Extract the lines that carry the string "every" from the listing.

#### DATA ####

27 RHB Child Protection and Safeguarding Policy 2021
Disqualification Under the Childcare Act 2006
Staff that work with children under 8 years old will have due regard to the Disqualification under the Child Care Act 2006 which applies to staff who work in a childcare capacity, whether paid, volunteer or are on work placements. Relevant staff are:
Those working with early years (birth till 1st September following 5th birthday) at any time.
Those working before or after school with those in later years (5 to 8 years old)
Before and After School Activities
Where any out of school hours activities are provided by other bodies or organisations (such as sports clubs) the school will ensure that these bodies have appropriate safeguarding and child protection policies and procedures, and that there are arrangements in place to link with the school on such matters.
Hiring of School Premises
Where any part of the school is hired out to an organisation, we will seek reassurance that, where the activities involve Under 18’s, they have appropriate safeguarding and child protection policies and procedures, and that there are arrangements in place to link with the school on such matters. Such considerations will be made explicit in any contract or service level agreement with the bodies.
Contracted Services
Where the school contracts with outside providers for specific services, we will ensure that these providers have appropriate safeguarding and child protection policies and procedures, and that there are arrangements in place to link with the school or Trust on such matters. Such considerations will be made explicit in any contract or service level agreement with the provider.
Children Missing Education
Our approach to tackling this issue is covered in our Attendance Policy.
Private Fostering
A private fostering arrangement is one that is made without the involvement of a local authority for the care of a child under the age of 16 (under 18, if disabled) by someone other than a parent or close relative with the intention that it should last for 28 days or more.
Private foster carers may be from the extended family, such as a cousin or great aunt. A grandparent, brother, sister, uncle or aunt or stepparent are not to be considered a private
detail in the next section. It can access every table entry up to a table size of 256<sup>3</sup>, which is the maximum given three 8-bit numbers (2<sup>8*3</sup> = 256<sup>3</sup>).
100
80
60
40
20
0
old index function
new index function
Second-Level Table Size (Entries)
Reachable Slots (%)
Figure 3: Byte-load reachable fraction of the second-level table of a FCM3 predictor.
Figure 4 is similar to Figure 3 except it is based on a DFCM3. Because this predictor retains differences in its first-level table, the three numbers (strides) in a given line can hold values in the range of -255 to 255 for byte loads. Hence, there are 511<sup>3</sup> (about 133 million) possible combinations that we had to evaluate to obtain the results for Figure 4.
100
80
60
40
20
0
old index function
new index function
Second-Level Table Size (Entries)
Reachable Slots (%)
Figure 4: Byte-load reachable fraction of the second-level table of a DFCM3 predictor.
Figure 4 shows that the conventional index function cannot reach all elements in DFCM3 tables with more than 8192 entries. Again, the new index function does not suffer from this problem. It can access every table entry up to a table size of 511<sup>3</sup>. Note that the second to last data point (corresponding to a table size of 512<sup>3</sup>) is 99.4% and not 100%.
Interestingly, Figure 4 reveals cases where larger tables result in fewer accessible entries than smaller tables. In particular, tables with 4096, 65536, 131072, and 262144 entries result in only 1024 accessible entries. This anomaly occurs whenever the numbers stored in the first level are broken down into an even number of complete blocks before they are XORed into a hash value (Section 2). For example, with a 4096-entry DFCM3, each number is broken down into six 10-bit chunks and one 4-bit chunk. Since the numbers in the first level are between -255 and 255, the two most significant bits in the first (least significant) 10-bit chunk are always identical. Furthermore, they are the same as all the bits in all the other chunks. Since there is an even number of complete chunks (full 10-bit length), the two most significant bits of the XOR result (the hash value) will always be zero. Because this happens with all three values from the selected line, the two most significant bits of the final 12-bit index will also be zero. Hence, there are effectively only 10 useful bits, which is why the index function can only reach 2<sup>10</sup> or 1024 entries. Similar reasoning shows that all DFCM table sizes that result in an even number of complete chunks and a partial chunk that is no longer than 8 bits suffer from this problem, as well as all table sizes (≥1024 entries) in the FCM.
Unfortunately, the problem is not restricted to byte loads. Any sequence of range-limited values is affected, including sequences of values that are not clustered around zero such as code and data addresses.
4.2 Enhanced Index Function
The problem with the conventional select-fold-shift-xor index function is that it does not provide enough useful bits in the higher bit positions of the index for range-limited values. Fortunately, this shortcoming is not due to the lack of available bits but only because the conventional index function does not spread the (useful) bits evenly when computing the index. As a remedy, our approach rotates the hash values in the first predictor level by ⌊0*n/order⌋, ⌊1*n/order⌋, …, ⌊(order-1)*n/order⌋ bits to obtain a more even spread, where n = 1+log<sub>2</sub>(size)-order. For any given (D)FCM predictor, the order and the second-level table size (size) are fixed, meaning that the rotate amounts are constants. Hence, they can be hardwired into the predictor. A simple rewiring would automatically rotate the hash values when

####

#### TASK ANSWER:
detail in the next section. It can access every table entry up to a table size of 256<sup>3</sup>, which is the maximum given three 8-bit numbers (2<sup>8*3</sup> = 256<sup>3</sup>).
Figure 4 shows that the conventional index function cannot reach all elements in DFCM3 tables with more than 8192 entries. Again, the new index function does not suffer from this problem. It can access every table entry up to a table size of 511<sup>3</sup>. Note that the second to last data point (corresponding to a table size of 512<sup>3</sup>) is 99.4% and not 100%.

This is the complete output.